Town Sports International Holdings, Inc. Announces Completion of Senior Refinancing & Initiates Full Redemption of Its Outsta...
May 11 2011 - 4:01PM
Business Wire
Town Sports International Holdings, Inc. (NASDAQ: CLUB)
announced today that it has entered into new $350 million senior
secured credit facilities, consisting of a seven-year term loan
facility and a five-year revolving credit facility, and that it has
initiated a full redemption of its outstanding 11% Senior Discount
Notes due 2014 (the “Notes”). Proceeds from the credit facility are
being used to repay outstanding borrowings under the existing
credit agreement dated February 27, 2007 and to pay for the
redemption of the Notes in accordance with their terms.
Bob Giardina, Chief Executive Officer, commented: “I am pleased
that the refinancing of our debt, which was one of my key
initiatives when I returned to TSI last year, has been completed.
We will continue to focus on improving the profitability of our
existing club base, where our initiatives to drive membership and
operate more efficiently are providing results. However, the
flexibility provided by our refinancing will also allow us to
consider strategic initiatives as they present themselves in the
future, as well as opportunities to enhance returns for our
shareholders.”
Dan Gallagher, Chief Financial Officer, commented: “We are very
pleased to complete this senior refinancing, which together with
our existing cash on hand and cash flows from operations, is
expected to meet our estimated capital requirements over the next
several years. We will look to take advantage of the prepayment
flexibility that comes with this facility while our earnings and
cash flows continue to improve.”
The new term loan facility, which matures on May 11, 2018,
generally bears interest at rate of LIBOR plus 5.50%, with a 1.50%
LIBOR Floor, and the new revolving facility, which matures on May
11, 2016, generally bears interest at LIBOR plus 5.50%, with a
step-down of 0.25% or 0.50% during periods as and when certain
leverage ratios are satisfied.
Deutsche Bank Securities Inc. and KeyBanc National Association
served as joint lead arrangers and joint bookrunning managers for
the credit facilities.
The Notes will be redeemed on June 10, 2011, at a redemption
price of 101.833% of the principal amount thereof, plus accrued and
unpaid interest to, but not including, the redemption date. On or
before June 10, 2011, the Notes should be presented to The Bank of
New York, as paying agent for the redemption, at the address set
forth in the notice of redemption for the Notes. The notice of
redemption was sent to all registered holders on May 11, 2011.

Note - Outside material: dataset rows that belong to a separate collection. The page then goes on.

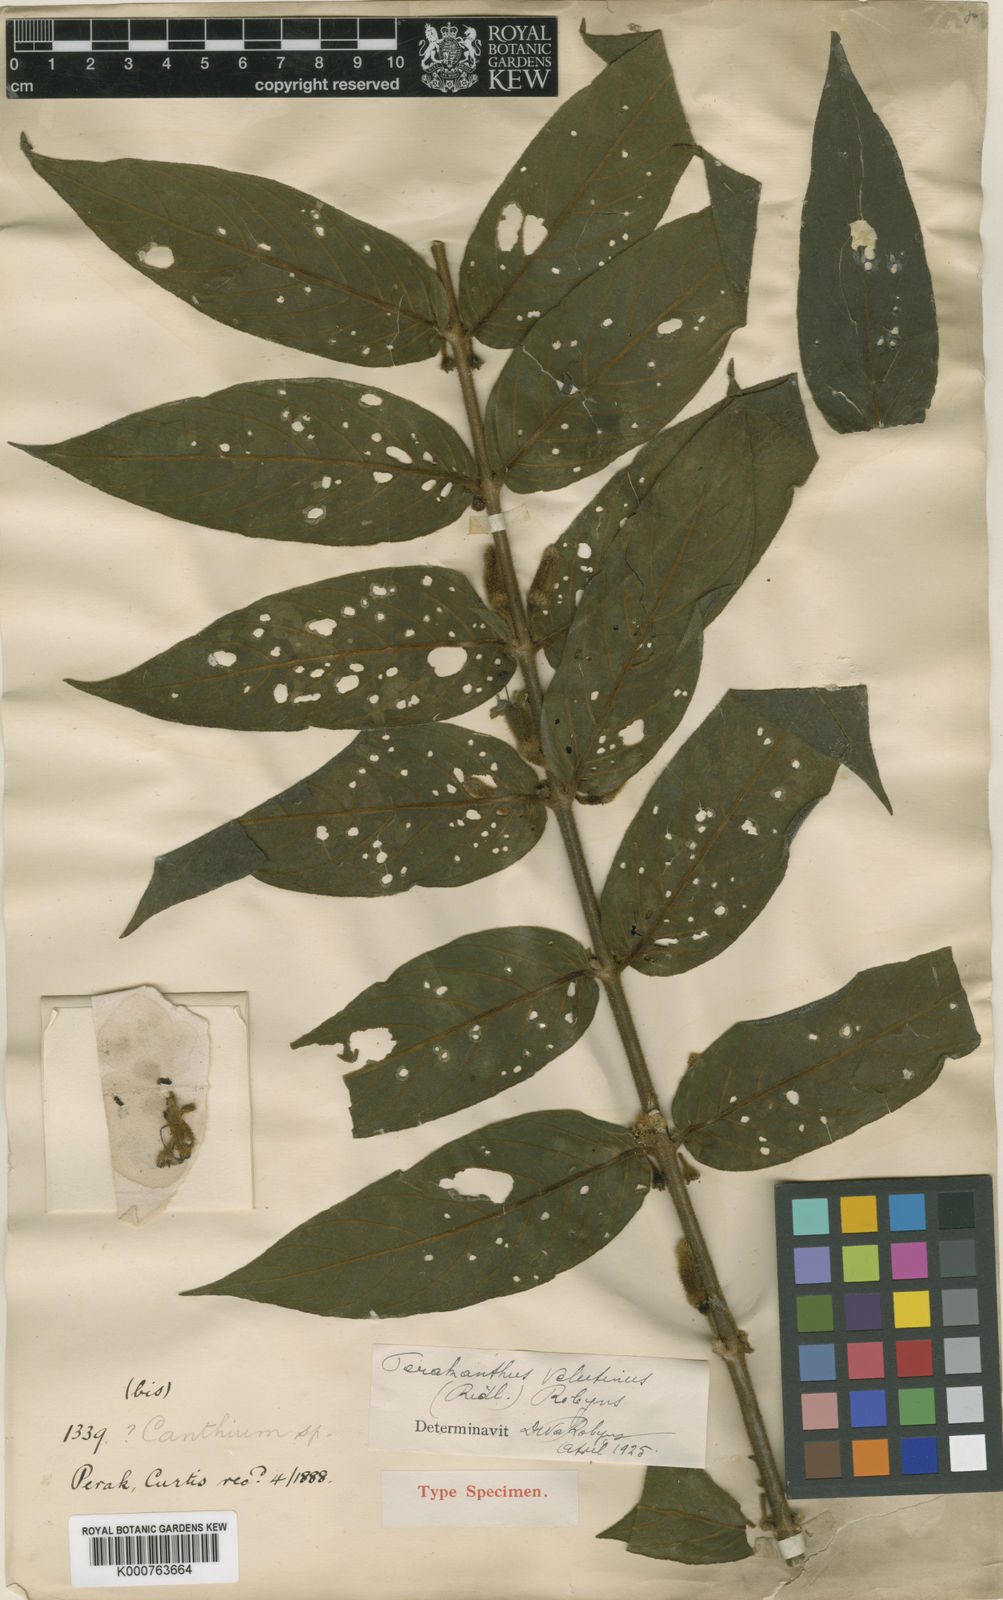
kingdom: Plantae
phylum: Tracheophyta
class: Magnoliopsida
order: Gentianales
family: Rubiaceae
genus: Perakanthus
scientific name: Perakanthus velutinus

Interest on the Notes will cease to accrue on and after the
redemption date.
In connection with the repayment of outstanding borrowings under
the existing credit agreement dated February 27, 2007, the company
will write off $0.9 million in deferred financing costs. In
connection with the redemption of the Notes, the company will
record an early repayment penalty of $2.5 million and will
write-off $0.9 million of related deferred financing costs. Net of
income taxes, the total effect of these items on net income and
earnings per diluted share will be approximately $3.2 million and
$0.14, respectively, using a 26% annual effective tax rate.
This press release does not constitute a notice of redemption of
the Notes.
New York-based Town Sports International Holdings, Inc. is a
leading owner and operator of fitness clubs in the Northeast and
mid-Atlantic regions of the United States and, through its
subsidiaries, owns and operates over 150 health and fitness
facilities in four major metropolitan areas–New York, Boston,
Washington, D.C. and Philadelphia–with over a half million
members.
To learn more about Town Sports, please visit the company's Web
site at www.mysportsclubs.com. Town Sports uses its Web site as a
channel of distribution of material company information. Financial
and other material information regarding Town Sports is routinely
posted on the company's Web site and is readily accessible.

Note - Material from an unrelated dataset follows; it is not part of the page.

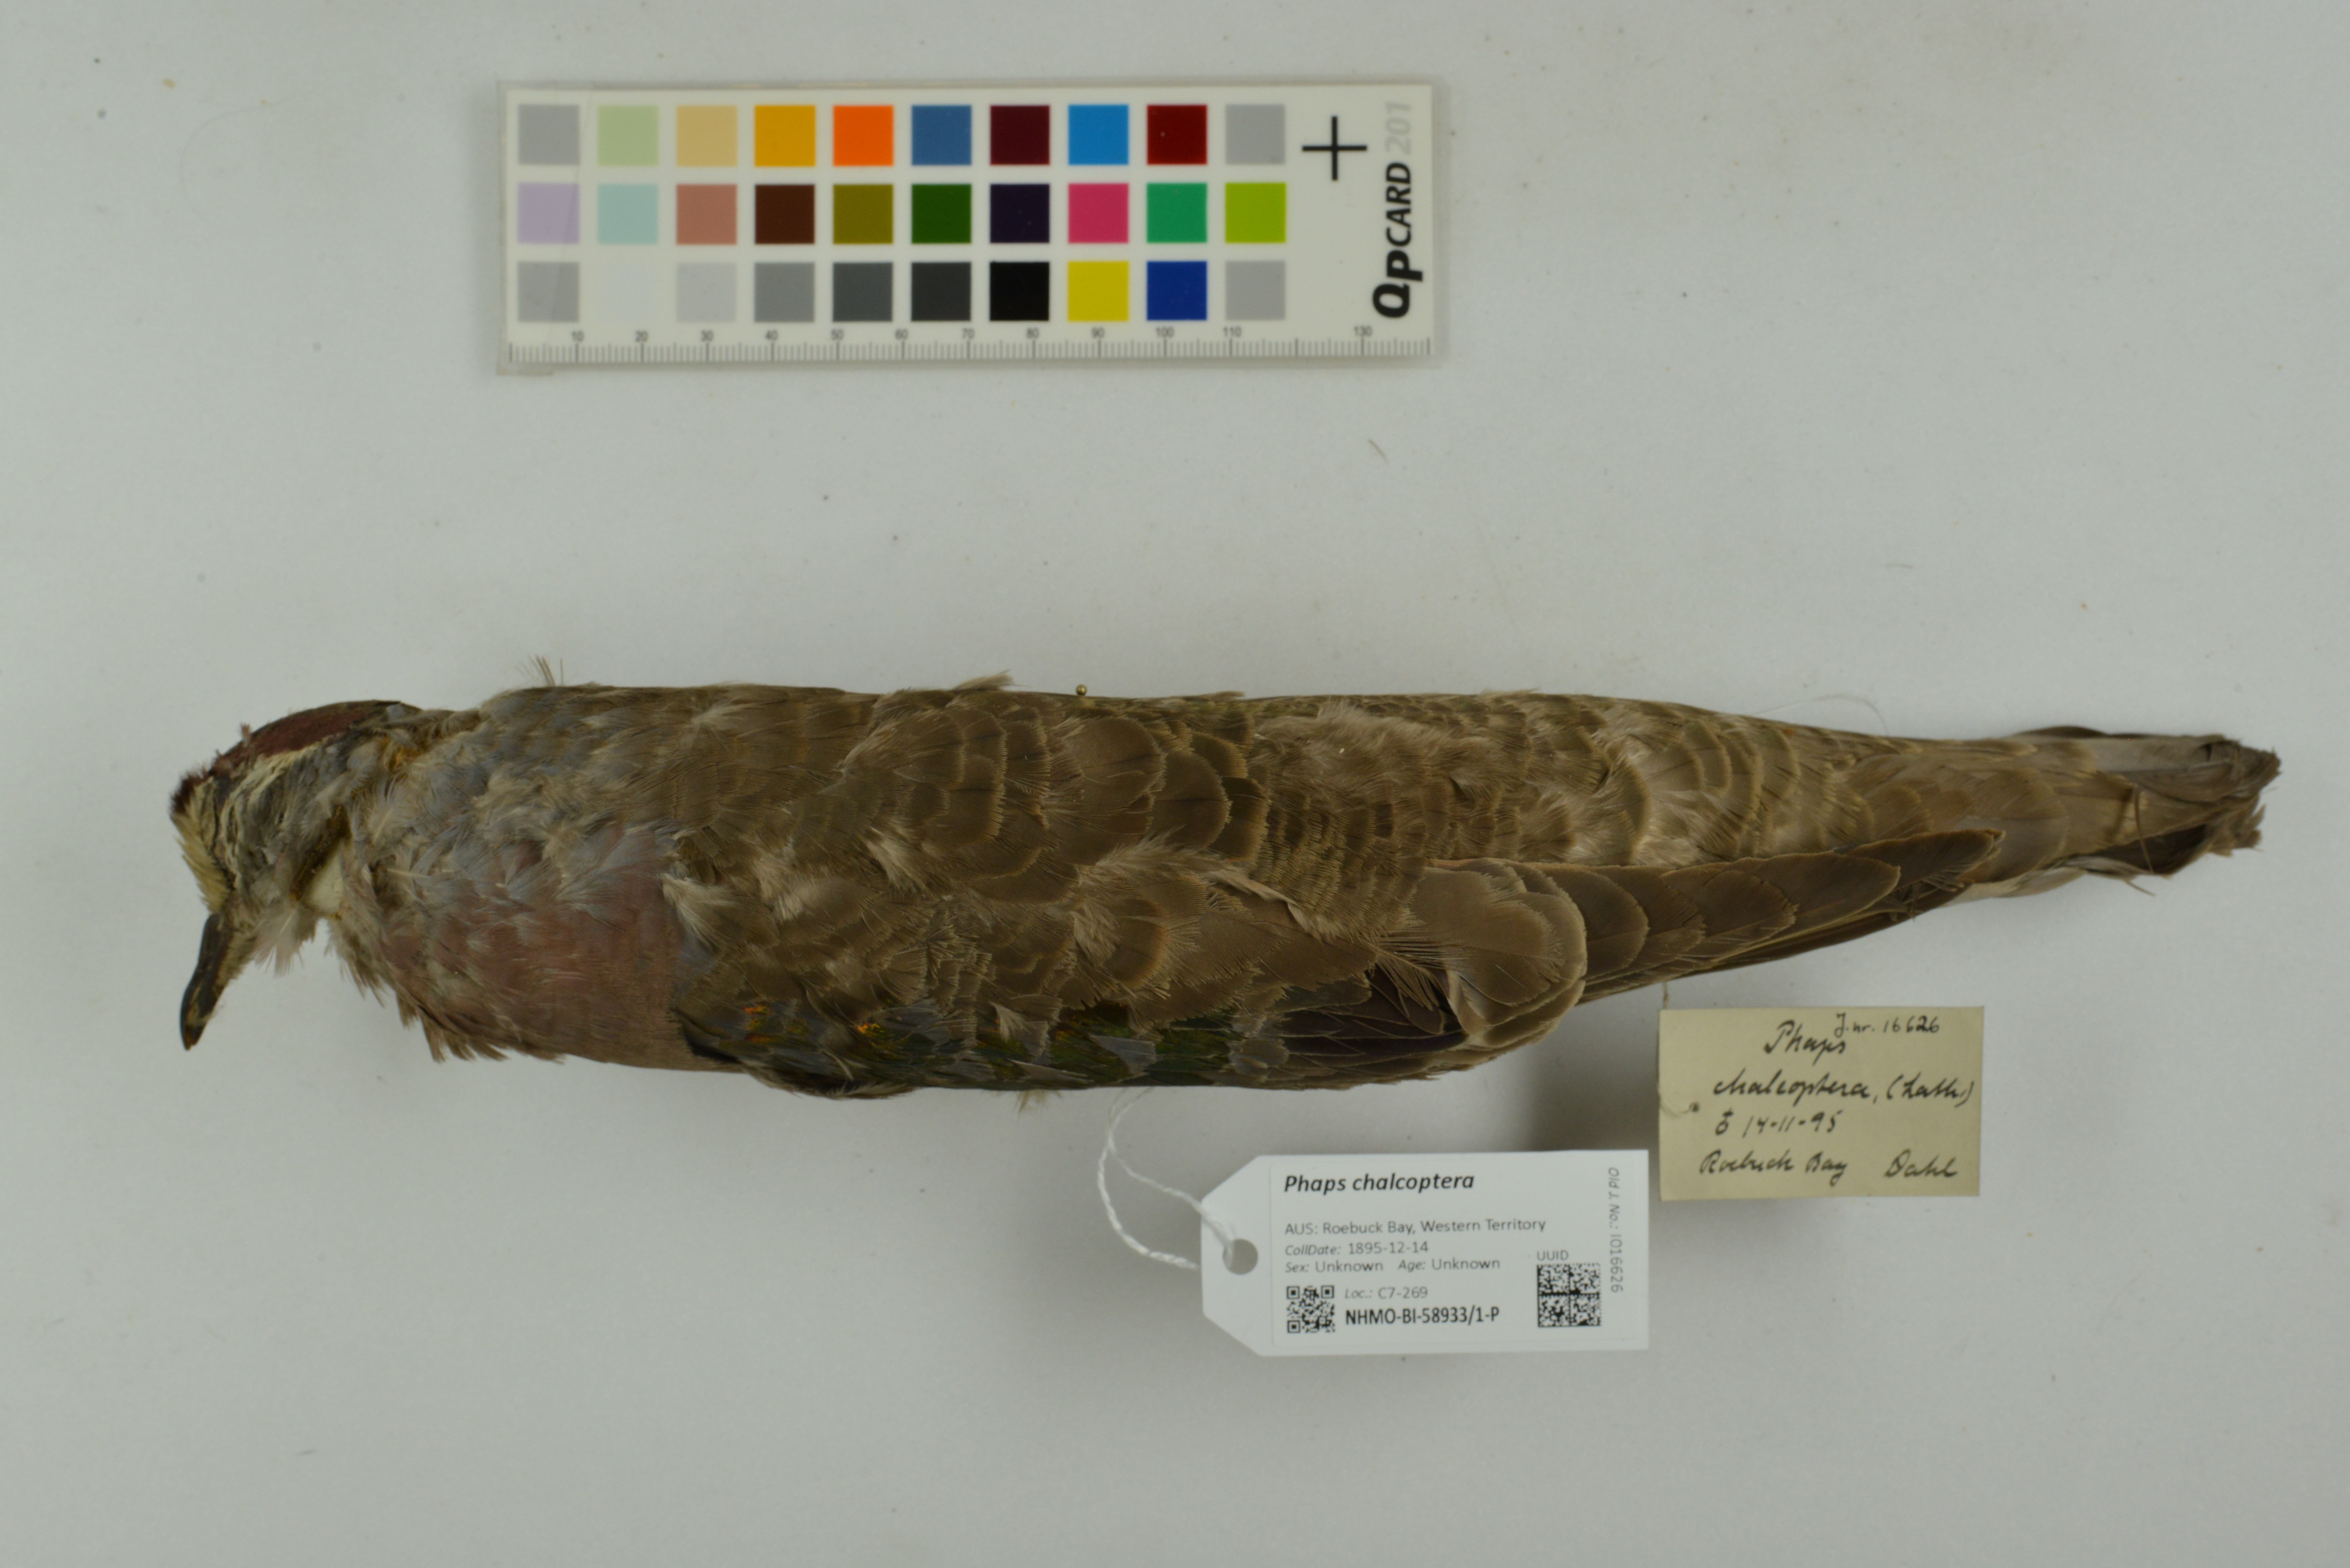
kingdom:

Safe Harbor Statement Under the Private Securities Litigation
Reform Act of 1995
Except for historical information contained herein, the matters
set forth in this news release are forward-looking statements.
Statements that are predictive in nature, that depend upon or refer
to events or conditions or that include words such as “expects,”
“anticipates,” “intends,” “plans,” “believes,” “estimates,” “could”
and similar expressions are forward-looking statements. The
forward-looking statements set forth above involve a number of
risks and uncertainties that could cause actual results to differ
materially from any such statement, including the risks and
uncertainties discussed in the company’s Safe Harbor Compliance
Statement for Forward-looking Statements included in the company’s
recent filings, including Forms 10-K and 10-Q, with the Securities
and Exchange Commission. The forward-looking statements speak only
as of the date made, and the company undertakes no obligation to
update these forward-looking statements.